• Entretien: Lorraine Lévy - Le fils de l'Autre

    Par Michel Decoux-Derycke - "Le fils de l'Autre" est le troisième long métrage de Lorraine Lévy. Cette dernière est aussi auteur de théâtre, scénariste et réalisatrice télé. Elle est la soeur cadette de l'écrivain Marc Lévy, dont elle a réalisé l'adaptation de son roman "Mes amis, mes amours".

    Comment avez-vous eu l'idée du film ?

    Je n'ai pas eu l'idée. On me l'a proposée. Je l'ai trouvée, à la fois, très excitante et très inquiétante. J'avais peur de ne pas être capable, j'avais peur de tous les clichés. Clichés induits par l'idée que l'on se fait du conflit israélo-palestinien. Celui-ci est douloureux, interminable, terriblement préoccupant. Finalement, je n'ai pas pu résister à l'envie de m'emparer de cette histoire. J'ai travaillé le scénario pour l'emmener vers ce que j'avais envie de faire du film. J'avais envie de faire un film d'ouverture qui incite à aller vers l'autre. L'autre étant l'altérité la plus éloignée de soi-même.

    Lorraine Lévy

    Cet échange d'enfants a-t-il vraiment existé en Israël ?

    Pendant la guerre du Golfe, en 1991, des Scuds ont traversé le ciel israélien et certains sont tombés non loin d'une maternité d'Haïfa. Qu'est-ce qui se passe alors ? On évacue dans l'urgence, dans le stress et dans un état de panique qui fait qu'on n'a pas le temps de mettre des petits bracelets pour identifier les enfants. On pense d'abord à les mettre à l'abri. Dans cette panique, des enfants ont été mal réattribués. J'ai lu des témoignages de personnes sachant qu'ils ne sont pas les enfants biologiques de leurs parents. Donc cette réalité est malheureusement fondée.

    Comment les acteurs ont-ils adhéré à votre projet ?

    Je suis partie de France avec quelques acteurs et techniciens français. Il y avait notamment Emmanuelle Devos, Pascal Elbé, Jules Sitruk.

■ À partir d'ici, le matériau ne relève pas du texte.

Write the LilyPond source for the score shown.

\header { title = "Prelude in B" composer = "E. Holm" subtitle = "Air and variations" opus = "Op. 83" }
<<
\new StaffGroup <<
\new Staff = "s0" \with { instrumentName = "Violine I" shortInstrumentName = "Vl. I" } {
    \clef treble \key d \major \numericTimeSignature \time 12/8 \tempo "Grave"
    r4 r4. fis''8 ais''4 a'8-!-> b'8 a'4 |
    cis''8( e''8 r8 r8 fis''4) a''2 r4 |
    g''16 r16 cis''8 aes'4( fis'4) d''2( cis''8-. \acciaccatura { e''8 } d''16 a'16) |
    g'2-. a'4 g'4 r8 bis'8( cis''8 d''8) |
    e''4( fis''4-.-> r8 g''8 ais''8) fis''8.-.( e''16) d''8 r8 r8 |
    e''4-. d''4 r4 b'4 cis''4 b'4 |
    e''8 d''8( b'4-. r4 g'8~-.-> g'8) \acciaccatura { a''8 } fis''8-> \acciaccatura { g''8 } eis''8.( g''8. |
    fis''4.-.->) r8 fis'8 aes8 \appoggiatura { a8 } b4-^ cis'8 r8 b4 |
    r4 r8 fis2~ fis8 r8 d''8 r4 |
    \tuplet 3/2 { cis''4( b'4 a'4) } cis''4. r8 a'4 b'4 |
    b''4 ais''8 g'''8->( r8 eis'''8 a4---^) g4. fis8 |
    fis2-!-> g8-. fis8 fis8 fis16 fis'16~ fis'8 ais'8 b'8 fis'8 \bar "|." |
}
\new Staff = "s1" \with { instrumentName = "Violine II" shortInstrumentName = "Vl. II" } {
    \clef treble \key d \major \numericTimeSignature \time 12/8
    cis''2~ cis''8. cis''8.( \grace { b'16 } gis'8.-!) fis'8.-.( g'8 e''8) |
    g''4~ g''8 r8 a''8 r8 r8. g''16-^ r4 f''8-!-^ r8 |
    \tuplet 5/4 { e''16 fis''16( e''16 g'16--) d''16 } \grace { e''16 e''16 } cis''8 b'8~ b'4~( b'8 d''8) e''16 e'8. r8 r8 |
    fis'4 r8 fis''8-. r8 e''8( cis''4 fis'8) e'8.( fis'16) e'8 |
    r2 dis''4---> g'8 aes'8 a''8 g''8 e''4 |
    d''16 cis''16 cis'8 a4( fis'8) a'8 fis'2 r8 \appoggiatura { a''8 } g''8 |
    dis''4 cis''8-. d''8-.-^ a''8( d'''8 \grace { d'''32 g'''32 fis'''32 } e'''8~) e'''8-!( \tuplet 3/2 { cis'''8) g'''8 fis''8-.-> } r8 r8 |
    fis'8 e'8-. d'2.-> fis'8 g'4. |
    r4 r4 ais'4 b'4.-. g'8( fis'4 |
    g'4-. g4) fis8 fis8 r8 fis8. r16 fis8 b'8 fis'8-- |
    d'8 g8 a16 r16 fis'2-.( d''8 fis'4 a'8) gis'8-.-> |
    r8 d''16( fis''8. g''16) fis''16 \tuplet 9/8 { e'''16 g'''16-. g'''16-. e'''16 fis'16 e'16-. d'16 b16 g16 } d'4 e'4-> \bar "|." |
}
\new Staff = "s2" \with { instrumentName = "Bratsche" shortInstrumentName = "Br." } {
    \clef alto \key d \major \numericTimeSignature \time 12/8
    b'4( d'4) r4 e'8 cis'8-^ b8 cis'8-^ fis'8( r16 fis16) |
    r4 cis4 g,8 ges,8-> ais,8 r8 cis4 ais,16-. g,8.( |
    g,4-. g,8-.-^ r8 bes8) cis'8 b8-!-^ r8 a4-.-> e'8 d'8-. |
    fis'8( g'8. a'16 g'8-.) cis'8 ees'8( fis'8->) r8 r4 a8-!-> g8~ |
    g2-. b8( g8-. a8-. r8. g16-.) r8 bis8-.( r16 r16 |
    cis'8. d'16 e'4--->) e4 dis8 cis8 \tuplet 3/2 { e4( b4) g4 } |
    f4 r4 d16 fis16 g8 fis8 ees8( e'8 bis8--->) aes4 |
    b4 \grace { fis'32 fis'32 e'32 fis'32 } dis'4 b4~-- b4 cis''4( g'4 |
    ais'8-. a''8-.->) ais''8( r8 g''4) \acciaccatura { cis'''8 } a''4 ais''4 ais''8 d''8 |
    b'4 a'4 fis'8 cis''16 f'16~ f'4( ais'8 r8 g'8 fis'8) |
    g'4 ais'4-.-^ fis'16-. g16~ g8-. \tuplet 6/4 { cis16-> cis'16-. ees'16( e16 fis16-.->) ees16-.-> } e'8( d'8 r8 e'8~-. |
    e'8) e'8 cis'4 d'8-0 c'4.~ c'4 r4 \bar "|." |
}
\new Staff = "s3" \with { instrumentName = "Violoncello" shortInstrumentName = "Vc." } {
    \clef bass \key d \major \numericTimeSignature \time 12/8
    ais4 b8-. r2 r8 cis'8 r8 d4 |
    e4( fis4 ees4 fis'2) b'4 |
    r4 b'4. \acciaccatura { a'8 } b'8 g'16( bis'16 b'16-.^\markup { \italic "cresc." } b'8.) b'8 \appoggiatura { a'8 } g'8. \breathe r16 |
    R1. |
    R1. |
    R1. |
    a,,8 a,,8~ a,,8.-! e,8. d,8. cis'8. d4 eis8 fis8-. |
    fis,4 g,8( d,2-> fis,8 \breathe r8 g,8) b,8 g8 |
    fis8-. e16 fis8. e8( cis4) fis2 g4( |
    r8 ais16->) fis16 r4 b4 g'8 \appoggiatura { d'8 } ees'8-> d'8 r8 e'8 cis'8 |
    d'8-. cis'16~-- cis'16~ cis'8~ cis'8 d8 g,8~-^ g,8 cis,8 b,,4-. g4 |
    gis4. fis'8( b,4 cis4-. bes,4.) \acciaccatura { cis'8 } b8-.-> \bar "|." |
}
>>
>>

Ce dernier a bien grandi depuis "Monsieur Batignole". Aussi Mehdi Debhi qui est belge et né à Liège.
    Tout le reste de l'équipe, je les ai trouvés sur place. Je voulais une équipe mixte, qui soit à l'image du film. Je voulais être sincère dans mon propos. Donc notre équipe était constituée d'acteurs et de techniciens français, israéliens et palestiniens. Le scénario a été traduit en anglais, ensuite en hébreu et en arabe. J'avais demandé à absolument tout le monde d'en prendre connaissance pour que tous adhèrent à l'histoire.


    En tant que juive de France donc de l'extérieur, était-ce important de faire un film sur le conflit israélo-palestinien ?

    Oui mais j'avais très peur. Parce que cela pouvait très vite être un piège. Comment dire ? Je suis juive mais pas israélienne. Par conséquent, je n'ai pas à me mêler de la politique d'un pays qui n'est pas le mien. Il faut rester humble devant ces situations-là. En revanche, je suis juive et ce qui se passe en Israël me bouleverse, me touche. Je sentais qu'il y avait une responsabilité à aller là-bas.

    Votre film se termine sur de l'espoir, tout comme "Une bouteille à la mer" de Thierry Binisti, est-ce le signe d'un changement ?

    Je peux vous dire qu'en allant là-bas, j'ai rencontré une jeunesse, de part et d'autre du mur de séparation, qui dit la même chose. On en a marre, on a envie de vivre, on a envie d'être libre. On veut que des solutions soient trouvées. Ce cri de la jeunesse, il faut qu'il soit entendu. Entendu par qui ? Par les hommes politiques. Nous, les jeunes cinéastes, Thierry Binisti et moi-même, sommes en prise directe avec cette jeunesse. Finalement, c'est elle qui nous inspire.